▶ WHAT YOU NEED TO DO
Below are the entries; give again exactly the lines from the one mentioning "0: (255, 259)" through the one mentioning "9: (209, 359)", inclusive.

▶ SUPPLIED ENTRIES
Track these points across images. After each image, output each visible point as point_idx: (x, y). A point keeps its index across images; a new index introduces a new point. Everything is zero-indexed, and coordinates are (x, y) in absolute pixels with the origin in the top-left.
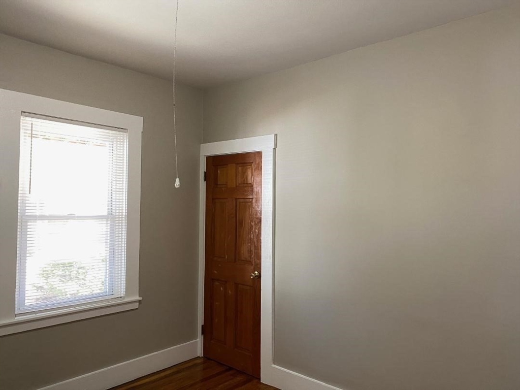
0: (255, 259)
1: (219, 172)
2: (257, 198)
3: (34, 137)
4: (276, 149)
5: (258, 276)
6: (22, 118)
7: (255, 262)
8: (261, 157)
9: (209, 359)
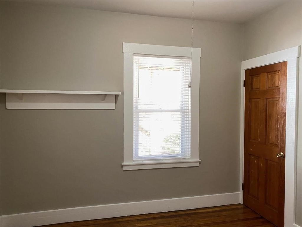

* * *

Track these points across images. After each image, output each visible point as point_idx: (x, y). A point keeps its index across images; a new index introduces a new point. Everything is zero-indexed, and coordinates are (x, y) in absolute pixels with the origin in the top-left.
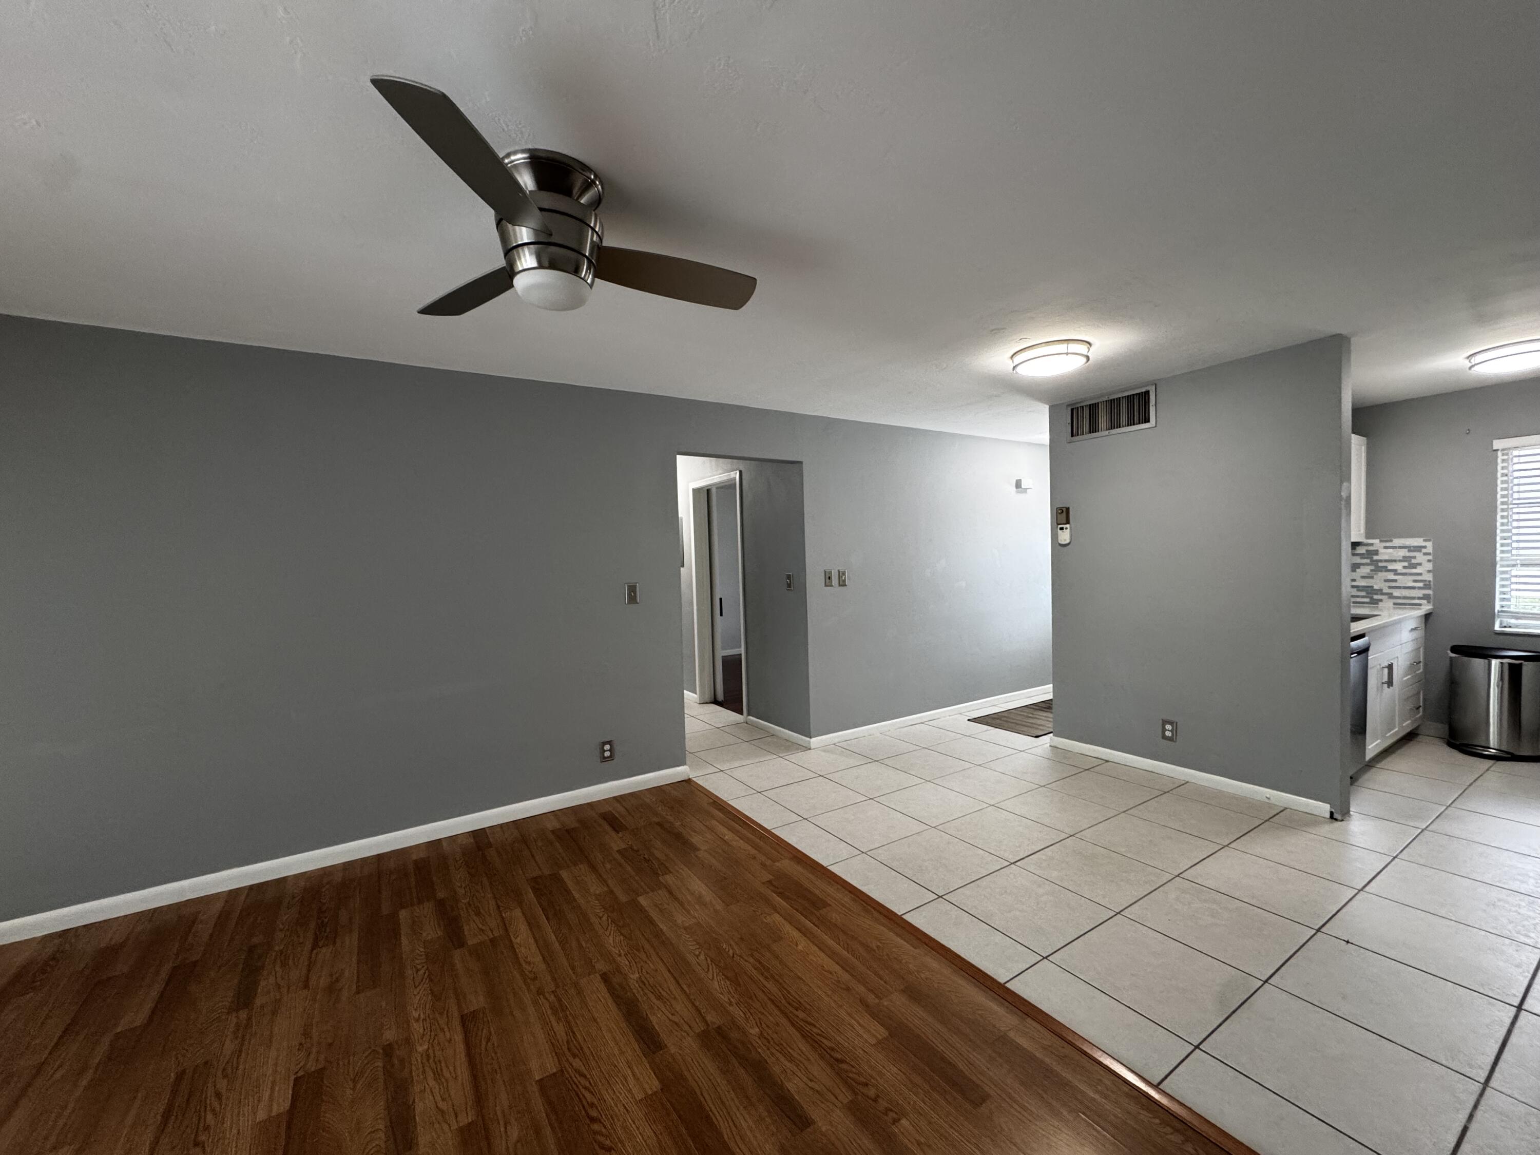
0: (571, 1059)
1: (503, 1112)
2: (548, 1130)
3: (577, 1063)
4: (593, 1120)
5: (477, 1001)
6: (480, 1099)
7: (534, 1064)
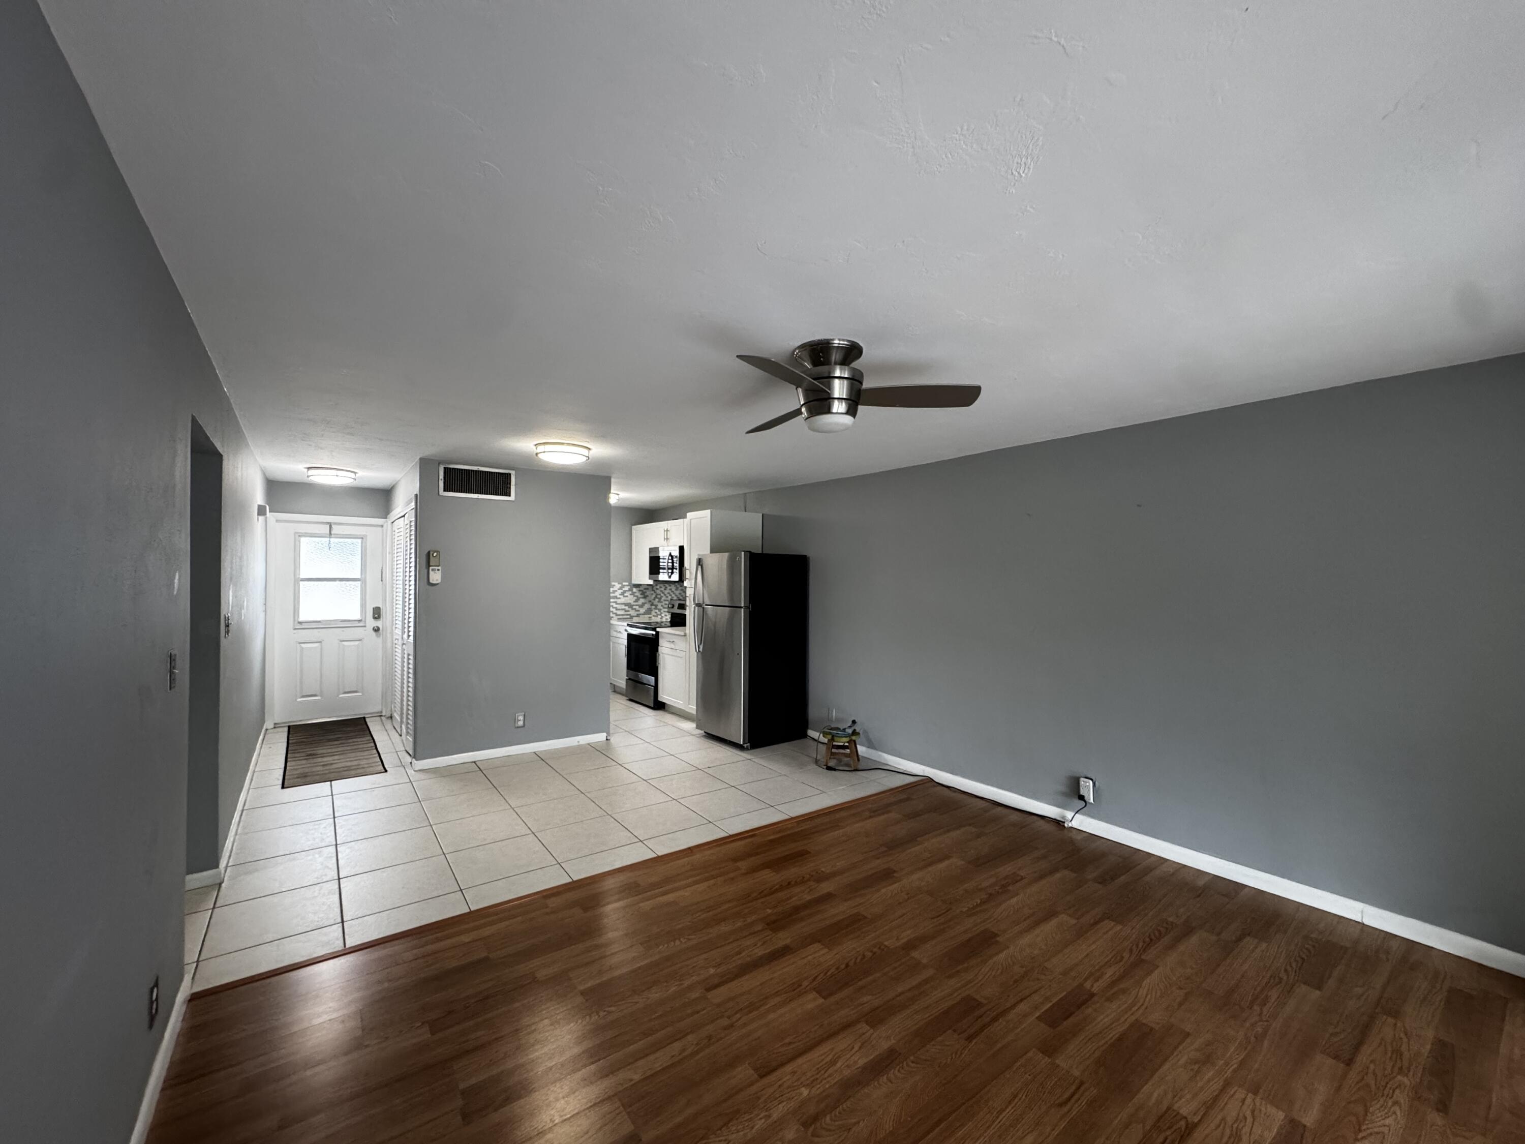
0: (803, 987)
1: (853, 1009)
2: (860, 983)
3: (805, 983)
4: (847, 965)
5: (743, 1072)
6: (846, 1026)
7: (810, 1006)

▶ FINISHED TASK
0: (255, 259)
1: (219, 172)
2: (257, 198)
3: (34, 137)
4: (276, 149)
5: (258, 276)
6: (22, 118)
7: (255, 262)
8: (261, 157)
9: (209, 359)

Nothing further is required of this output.